What to produce: Please revise the excerpt on laser glass division from "The second working" to "as described below.", changing "laser dividing device" to "laser cutting device".

On the other hand, when the area of the division-planned line 101 has not been divided, the above-described pair of divided surfaces 2C, 2D does not occur in the area of the division-planned line 101 on the material glass 2. That is, in this case, even when the inspection light L1 is radiated from the inspection light radiating means 32 to the material glass 2, the reflected light L2 that is reflected by a divided surface of the material glass 2 is not received by the light receiving means 33.
As schematically shown in FIG. 3, it is configured so that the laser beam L is radiated to the area of the groove M1 formed by the mechanical cutter 14A while the working head 7A is being moved along the division-planned line 101 of the material glass 2 and that the inspection light L1 is radiated from the inspection light radiating means 32 to the material glass 2 by following the laser beam L. It is configured so that on that occasion, whether or not the reflected light L2 from the material glass 2 is present is constantly transmitted to the controller 13 as a signal by the light receiving means 33, and the controller 13 configured so that when a signal indicating the presence of the reflected light L2 has changed to a signal indicating the absence of the reflected light L2, the position where the division-planned line and the inspection light intersect each other at the timing of the change, i.e., an XY-coordinate value of the position of a leading end that becomes an undivided portion is stored in the storage means 13A. As a result of this, it is configured so that the divided portion and undivided portion of the division-planned line 101 can be recognized.
As will be described later, on the basis of the data stored in the storage means 13A, the controller 13 radiates the laser beam L again to a portion where the reflected light L2 has not been obtained, i.e., an undivided portion, whereby it is configured so that the whole region of the division-planned line 101 of the material glass 2 can be completely divided.
Incidentally, the arrangement of the inspection light radiating means 32 and the light receiving means 33 in the inspection device 15 may be reversed. Thus, in the inspection device 15, the light receiving means 33 is constituted by an inexpensive photo sensor without the provision of an expensive camera or image processing device.
At the outer circumference of a bottom end portion of the tube member 23 in the first working head 7A, a nozzle 35 for air injection and suction is arranged, with the optical path of the laser beam L interposed. When the material glass 2 is divided, it is configured so that the air is sucked in by use of the nozzle 35 and that cullets occurring in divided portions are sucked and recovered by the nozzle 35. This configured so that cullets are prevented from scattering to the surroundings of worked portions.
The second working head 7B is configured in the same manner as the first working head 7A described above, and it is configured so that the controller 13 controls the action of the two working heads 7A, 7B independently of each other.
In the above-described configuration, the division of the material glass 2 by the laser dividing device 1 is performed as described below.
That is, when a sheet of rectangular material glass 2 is supplied to a prescribed position on the material table 4, the conveyance means 12 is moved onto the material table 4 and a portion of a top surface of the material glass 2 on the working table 3 side is adsorbed and held by the adsorption pad 12A on the one-end side in the X-direction in the frame of the conveyance means 12.

Supplied data:
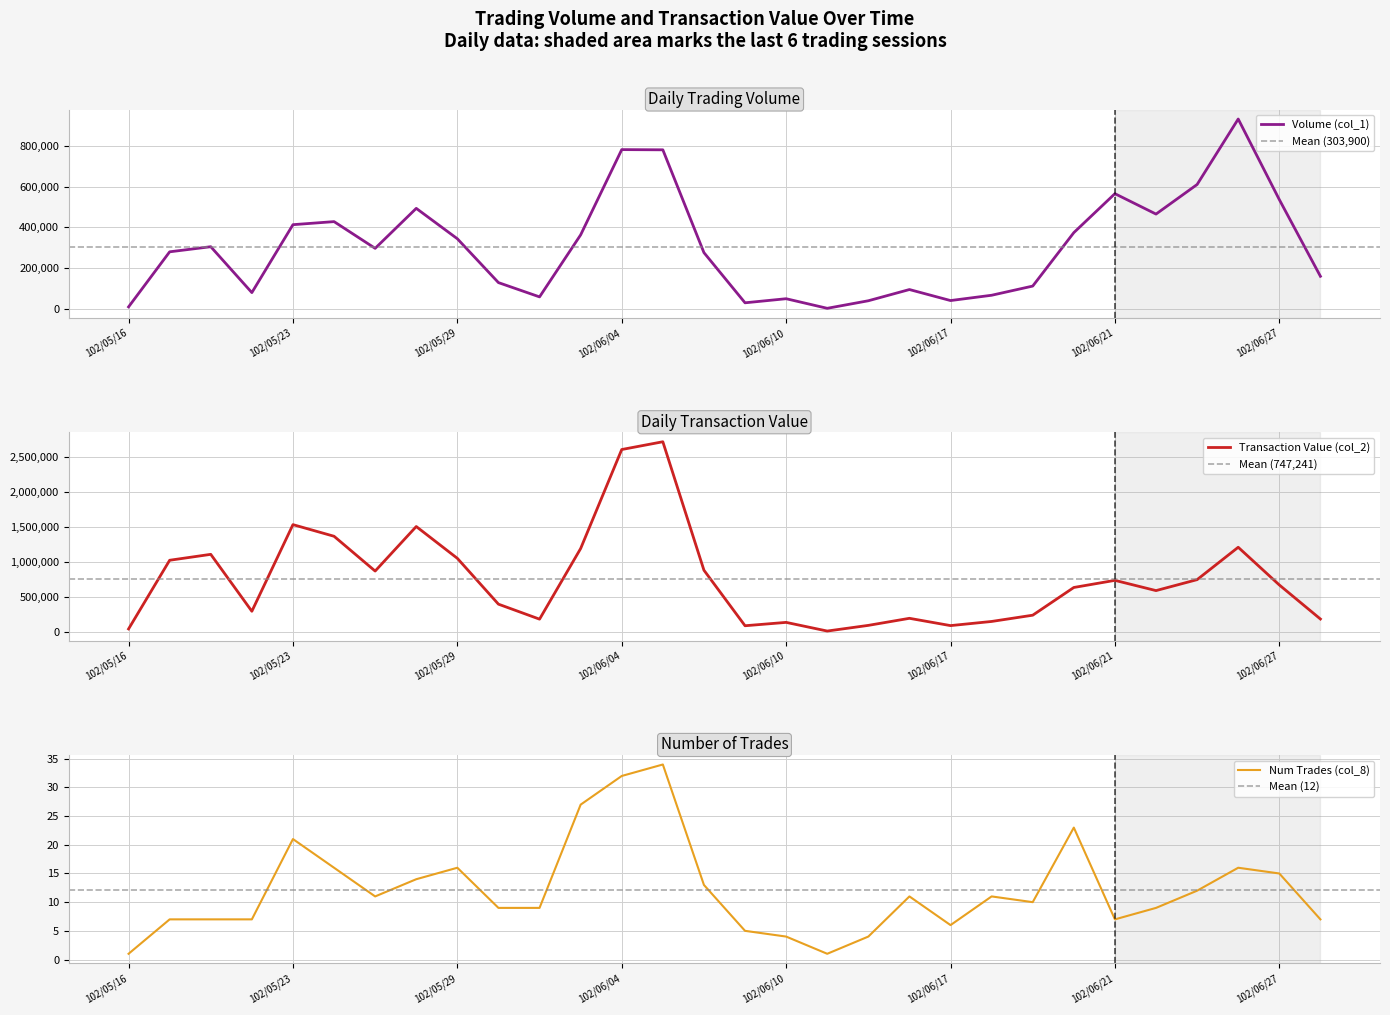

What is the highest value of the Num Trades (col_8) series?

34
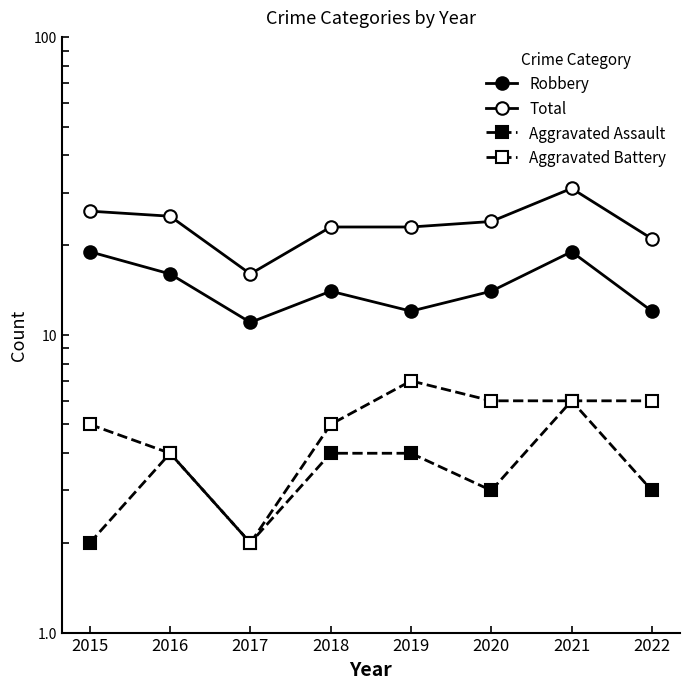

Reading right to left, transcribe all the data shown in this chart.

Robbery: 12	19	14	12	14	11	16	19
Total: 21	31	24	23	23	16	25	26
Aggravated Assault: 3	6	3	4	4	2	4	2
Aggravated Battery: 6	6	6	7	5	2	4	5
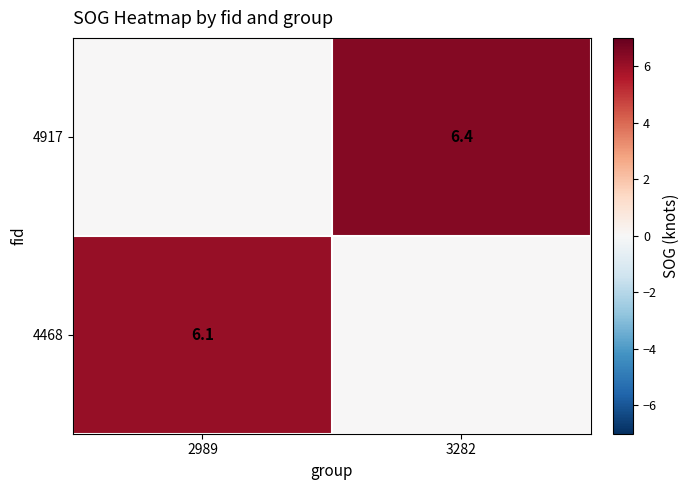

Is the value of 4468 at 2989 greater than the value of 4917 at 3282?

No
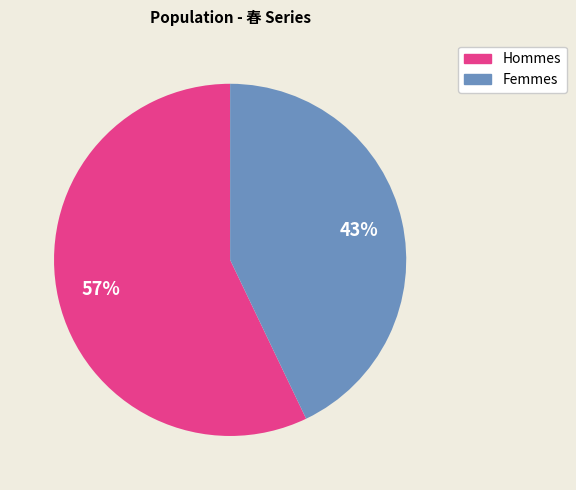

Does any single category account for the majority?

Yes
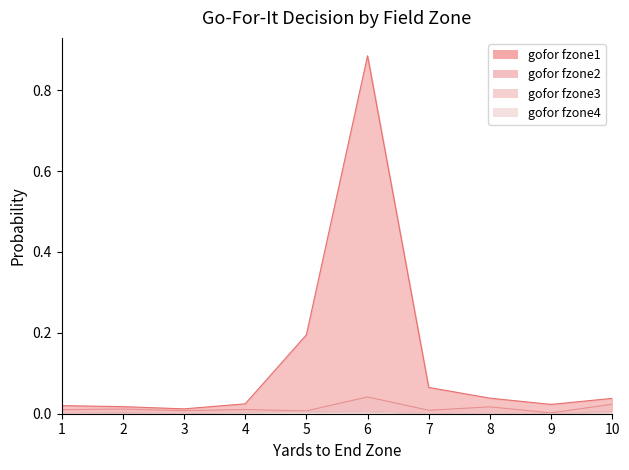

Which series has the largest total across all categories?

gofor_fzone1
---
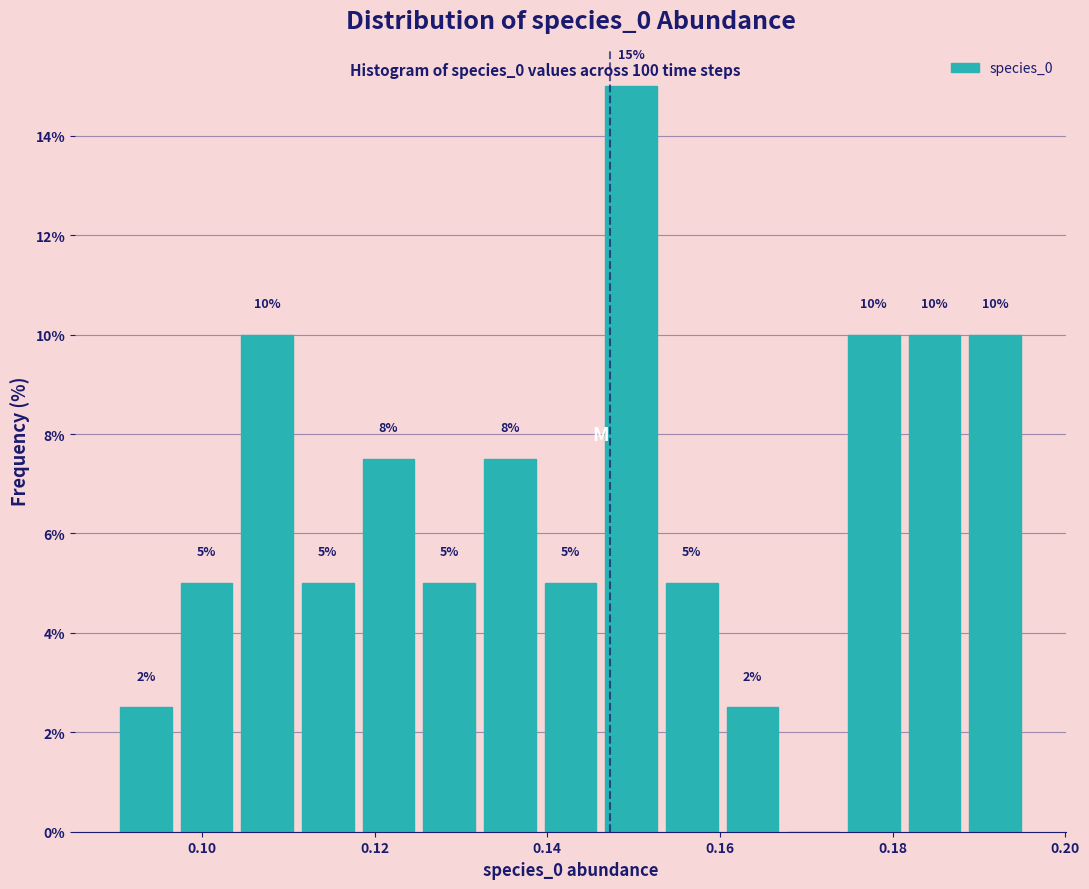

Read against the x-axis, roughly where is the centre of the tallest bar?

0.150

Solution to the problem:
The second working head 7B is configured in the same manner as the first working head 7A described above, and it is configured so that the controller 13 controls the action of the two working heads 7A, 7B independently of each other.
In the above-described configuration, the division of the material glass 2 by the laser cutting device 1 is performed as described below.